Memo To Parents and Society: Teen Social Media "Addiction" Is Your Fault 271
FuzzNugget writes "Wired presents this damning perspective on so-called social media addiction: 'If kids can't socialize, who should parents blame? Simple: They should blame themselves. This is the argument advanced in It's Complicated: The Social Lives of Networked Teens, by Microsoft researcher Danah Boyd. Boyd ... has spent a decade interviewing hundreds of teens about their online lives. What she has found, over and over, is that teenagers would love to socialize face-to-face with their friends. But adult society won't let them. "Teens aren't addicted to social media. They're addicted to each other," Boyd says. "They're not allowed to hang out the way you and I did, so they've moved it online." It's true. As a teenager in the early '80s I could roam pretty widely with my friends, as long as we were back by dark. Over the next three decades, the media began delivering a metronomic diet of horrifying but rare child-abduction stories, and parents shortened the leash on their kids. Politicians warned of incipient waves of youth wilding and superpredators (neither of which emerged). Municipalities crafted anti-loitering laws and curfews to keep young people from congregating alone. New neighborhoods had fewer public spaces. Crime rates plummeted, but moral panic soared. Meanwhile, increased competition to get into college meant well-off parents began heavily scheduling their kids' after-school lives.'"

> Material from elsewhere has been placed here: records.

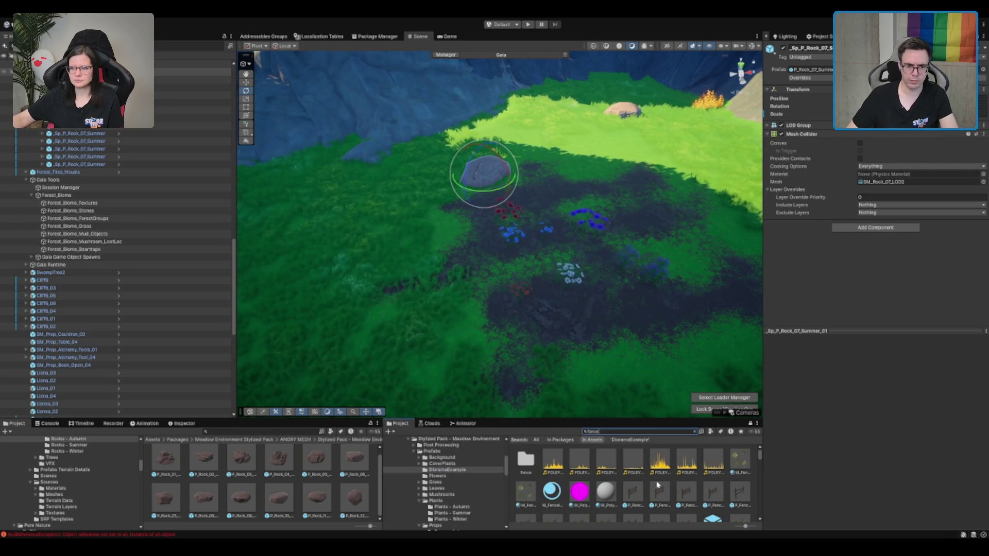
scroll(657, 489, down, 5)
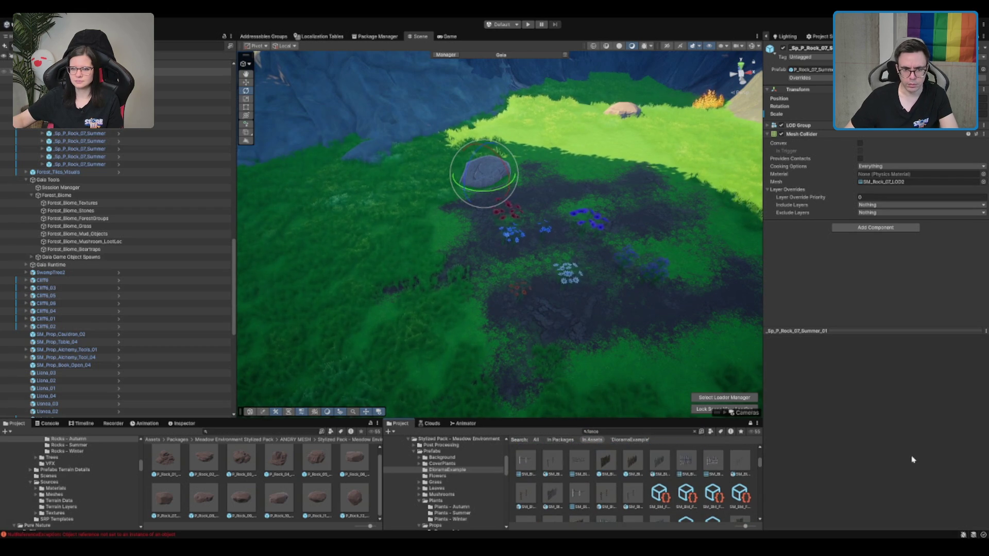
click(632, 461)
Step: Place SM_Bld_Fence_01 and SM_Bld_Fence_02 fences beside the new rock
mouse_move(633, 467)
mouse_down()
mouse_move(575, 278)
mouse_move(580, 152)
mouse_move(604, 173)
mouse_up()
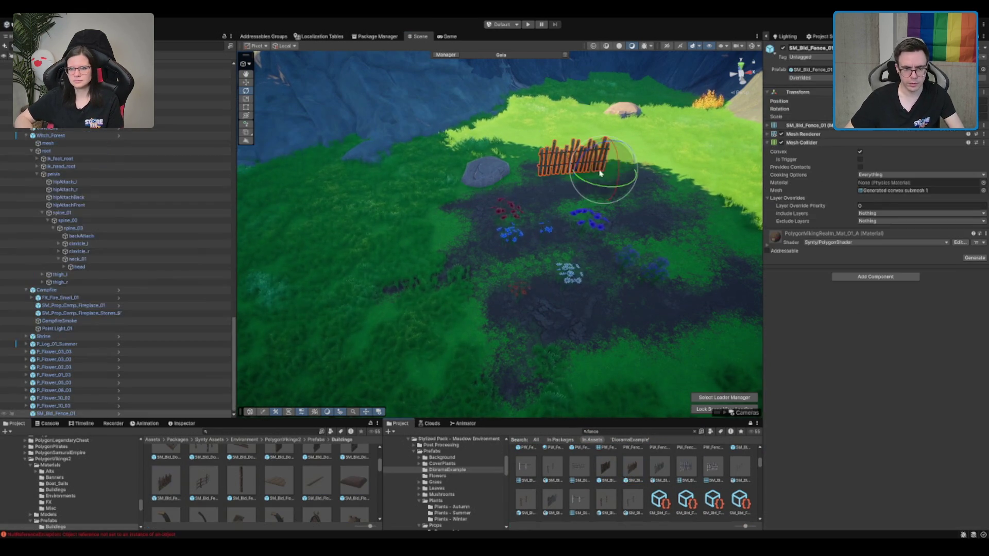
scroll(603, 480, down, 1)
scroll(606, 475, down, 1)
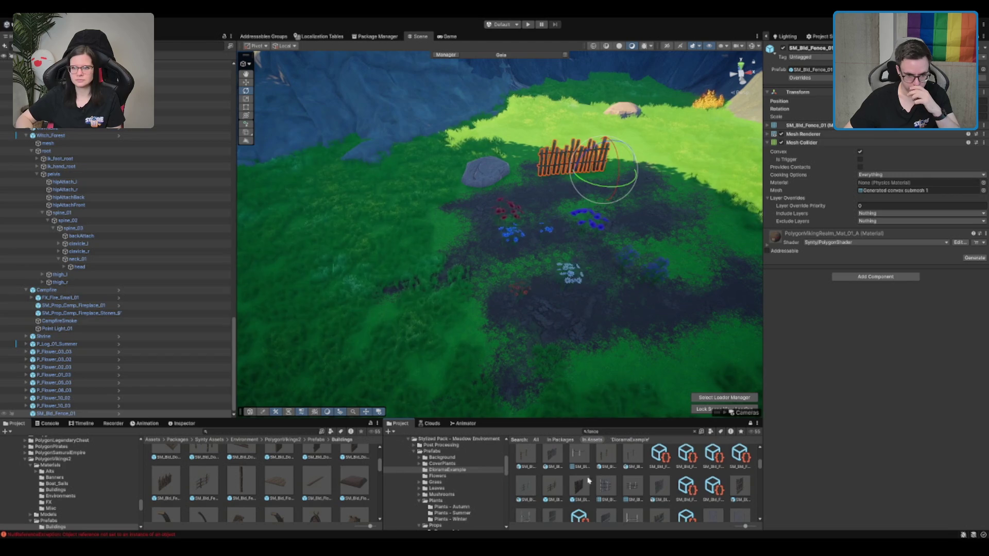
click(552, 487)
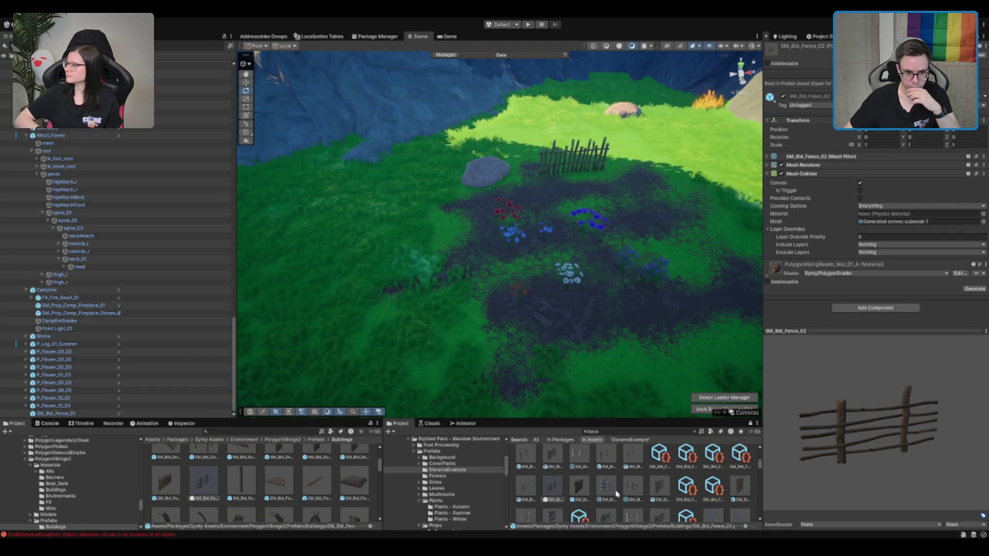
mouse_move(552, 489)
mouse_down()
mouse_move(565, 317)
mouse_move(638, 201)
mouse_up()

Re:It takes a village... (Score:5, Funny)
Who to blame, who to blame? And the parents will all sing:
Should we blame the government?
Or blame society?
Or should we blame the images on TV?
No!
Blame Canada!
Blame Canada!
Shame on Canada, foooor...
The smut we must cut,
The trash we must bash,
The laughter and fun must all be undone!
We must blame them and cause a fuss
Before somebody thinks
Of blaming uuuuuuuuuuus!
No, no, nothing is ever the parents' fault, what could you be thinking?
Re:My Anecdote Does Not Support Assertion (Score:5, Funny)
I think this "researcher" is full of shit. I think that we are still to blame for providing an easy and pervasive technological environment that allows them to bury their heads in their comfortable world of cyberspace and "social media", never having to come up for air. It's addictive as shit and they are all addicted to it. But, they're not at all interested in socializing IRL.
And they suck at riding horses, so they'll shamefully be foot soldiers when drafted into the military. And none of them have memorized a log table - how are they supposed to multiply big numbers, I ask you? And no one is apprenticed to a trade and sent off at 12 to work any more - how are they supposed to get job skills?
Instead they're off dancing the waltz and exposing their ankles like they have no shame at all. This moral decay will be the end of society I tell you!
Priceless quote FTFA (Score:3, Funny)
"But for the sake of argument, let’s agree that we have a crisis."
Hysterical!
There's a man with his priorities straight. (Score:4, Funny)
Find someone to blame, then make sure they get *all* the blame.
Re:Yes, because nothing is ever your fault (Score:4, Funny)
We are all the product of our environment.
No, no, no! Remember the scene the "Life of Brian" where he tells the crowd "you are all individuals", and they respond in unison "we are all individuals!"
Re:Social media are addictive (Score:4, Funny)
You're right, social media are addictive. So it's time to log out of Slashdot and get back to spending time with your family and friends during the current Christmas-to-New-Year holiday season.
And, yes, I'll do the same. Honest, I will. I can stop any time. Really, I can.
Re:Yes, because nothing is ever your fault (Score:5, Funny)
We are all the product of our environment.
No, no, no! Remember the scene the "Life of Brian" where he tells the crowd "you are all individuals", and they respond in unison "we are all individuals!"
Oh, but you missed the best part. After everyone shouts "we are all individuals", a lone meek voice says "I'm not!".
Re:It takes a village... (Score:5, Funny)
" If you really think your kid has a harmful addiction, you should really do something about it."
Indeed. Join Facebook yourself with your wife and granny and peepaw an mimmy and gramps and befriend the brat.
Post annoying and embarrassing messages and pictures when they were kids throughout the day.
They'll fall over each other to leave FB posthaste.